If someone told you to spend more time crafting the headline for your next blog than actually writing the copy itself, would you take them seriously?
We live in a world where two million blog posts and 294 million emails are written every day. Competing for your readers’ time has never been more of a challenge, and writing quality content is only half the battle. If you don’t have a stellar headline at the top, chances are your next article could largely go unread, no matter how well it was written.
Just ask advertising legend David Ogilvy, the man who rewrote his infamous Rolls Royce headline from 1958 a total of 104 times. Roughly 8 out of 10 people will read headline copy, and only 2 out of 10 will read the rest of your article. In fact, traffic can vary by up to 500% based on the headline alone according to Upworthy co-founder Peter Koechley, so make your headline count!
A simple search for “writing headlines” yields over 60 million results on Google. Where do you even begin? Here are a few easy tips we’ve plucked from the masses to get you on your way to headline heaven.
1. Negative Nancy
You might not think it, but words with negative connotations can make your headlines that much more compelling. Negative words like “no”, “shouldn’t”, and “stop” in headlines result in more reads and more shares on social media since they tap into human insecurities. Sometimes they can even get your readers to feel like they’re clicking and reading something that they shouldn’t.
In a study of roughly 65,000 paid link titles conducted by Outbrain, they contrasted the use of positive (e.g. “best”, “always”) and negative (e.g. “worst”, “never”) superlatives in headlines and the results are pretty interesting, as illustrated by the graph below.
In fact, they found that the average click-through rate on headlines with negative superlatives was a staggering 63% higher than that of their positive counterparts. Explanations as to why this is can vary, but one theory Outbrain had was that negative information may be more likely to be perceived as impartial and authentic.

■ ENTRIES SUPPLIED
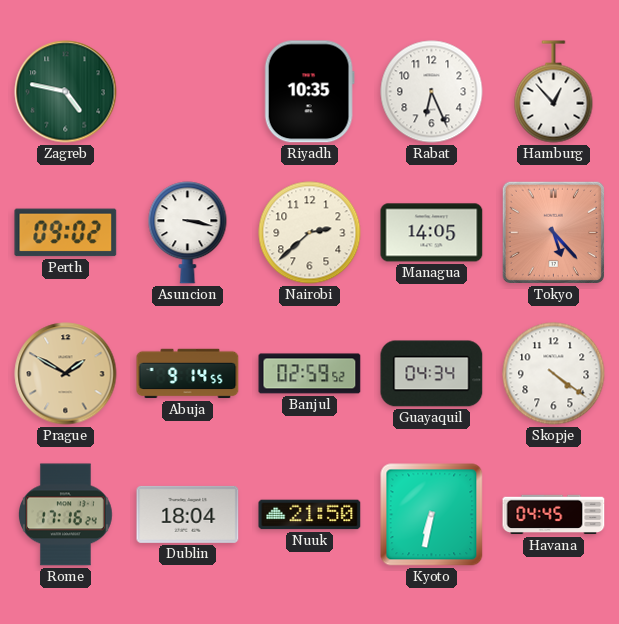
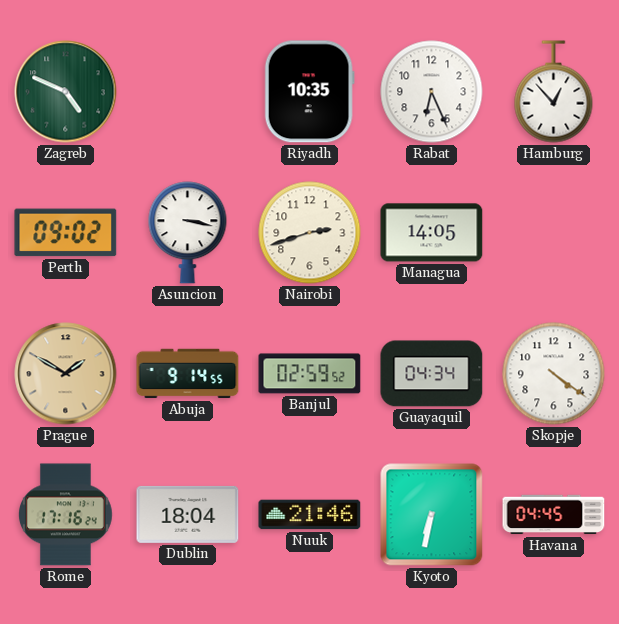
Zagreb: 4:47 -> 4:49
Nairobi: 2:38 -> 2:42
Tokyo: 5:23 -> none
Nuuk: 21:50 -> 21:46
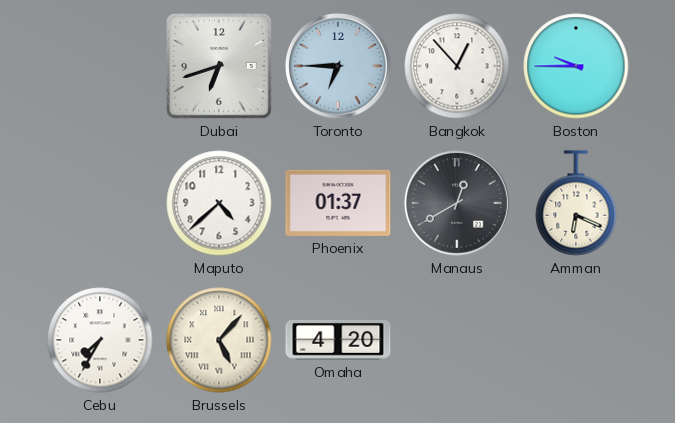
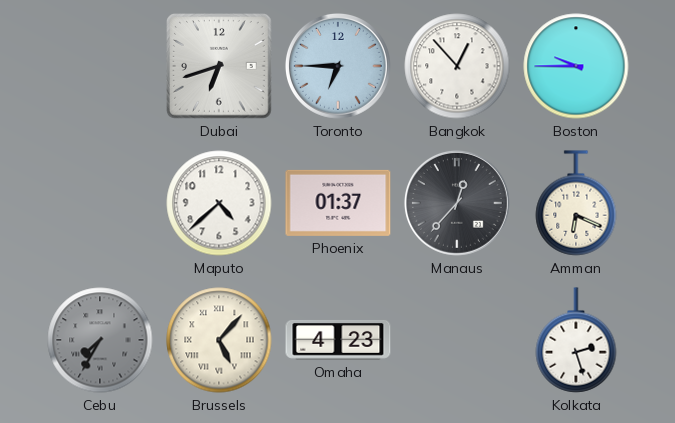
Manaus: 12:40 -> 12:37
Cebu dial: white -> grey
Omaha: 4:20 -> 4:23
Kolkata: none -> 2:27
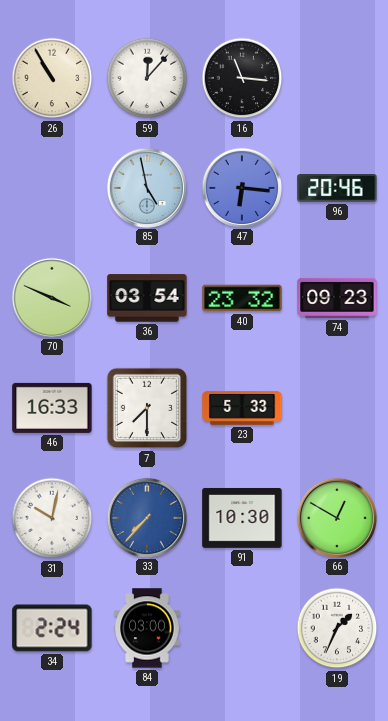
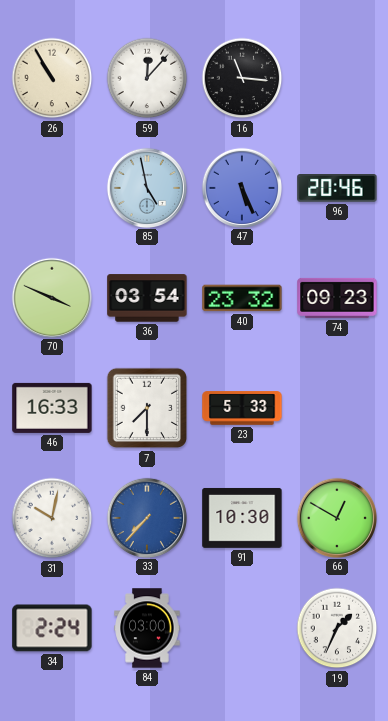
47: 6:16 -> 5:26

---

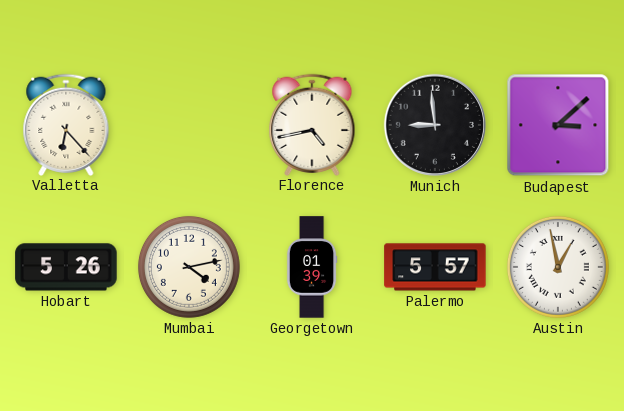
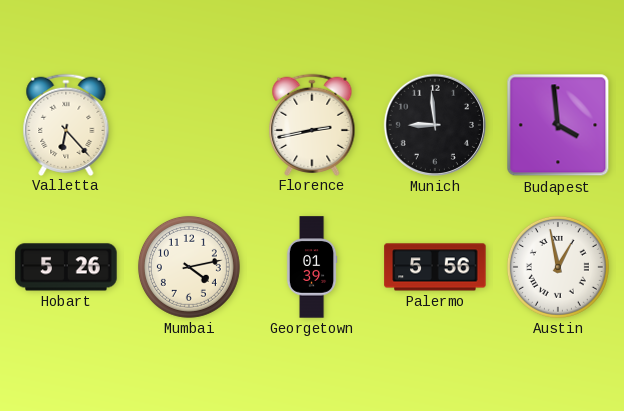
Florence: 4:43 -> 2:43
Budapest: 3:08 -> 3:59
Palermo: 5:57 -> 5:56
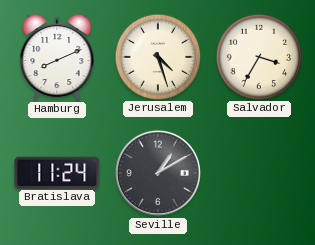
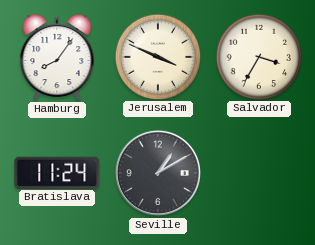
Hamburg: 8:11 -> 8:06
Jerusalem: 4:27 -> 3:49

■ TASK REQUIREMENTS
(1) Answer these questions using the article on writing headlines:
(a) How many times did David Ogilvy rewrite his Rolls Royce headline from 1958?
(b) About how many paid link titles did the Outbrain study examine?
(c) How much higher was the average click-through rate for headlines with negative superlatives than for those with positive ones?
(2) For each statement, answer yes or no depending on whether the article on writing headlines agrees with it, and quote the words that decide it.
(a) About three out of ten people read the rest of an article after the headline.
(b) A Google search for "writing headlines" returns more than 60 million results.
(c) Outbrain suggested that negative information may seem more impartial and authentic.
(3) Continue the article on writing headlines from its last sentence.

■ ANSWERS BY TASK
(1)
(a) 104 times.
(b) Roughly 65,000.
(c) 63% higher.

(2)
(a) No: "only 2 out of 10 will read the rest of your article."
(b) Yes: "A simple search for “writing headlines” yields over 60 million results on Google."
(c) Yes: "negative information may be more likely to be perceived as impartial and authentic."

(3)
2. The Dark Side
Over at Startup Moon, Iris Shoor studied and reviewed posts from over 100 technology blogs and one of her findings was rather surprising. Headlines that contained darker words such as “kill”, “fear”, “dark”, and “war” performed better on social media. As Shoor explains:
“A significant number of posts which were ranked as most shared had these elements and I could hardly find any posts which used these expressions at the bottom of the list.”
Now it’s important to note that these were technology blogs after all, and there was no actual killing or war involved. A few examples of the most-shared headlines that Shoor pointed out included:
- “Oracle makes more moves to kill open source mySQL”
- “Big data is dead. What’s next?”
- “Oracle is bleeding at the hands of DataBase rivals”
3. Keep it Short
If you can, removing as many unnecessary words as possible from your headline is the way to go. Fewer words make more of an impact, as the extra whitespace with a shorter title focuses the attention on the words and it’s easier for your readers to digest. The less there is to read, the lower the chance of laziness striking your readers.
To keep your reader’s attention, the ideal length for a headline is six words. Obviously it’s hard to be specific in such few words and, as a result, six-word headlines are both rare and hard to write! There have been many articles with long headlines that have generated great traffic as well, so instead of focusing solely on length, prioritize the start and finish of your headline. According to KISSmetrics, people scan headlines just like body copy, so focus on your first three words and the last three words for maximum effect.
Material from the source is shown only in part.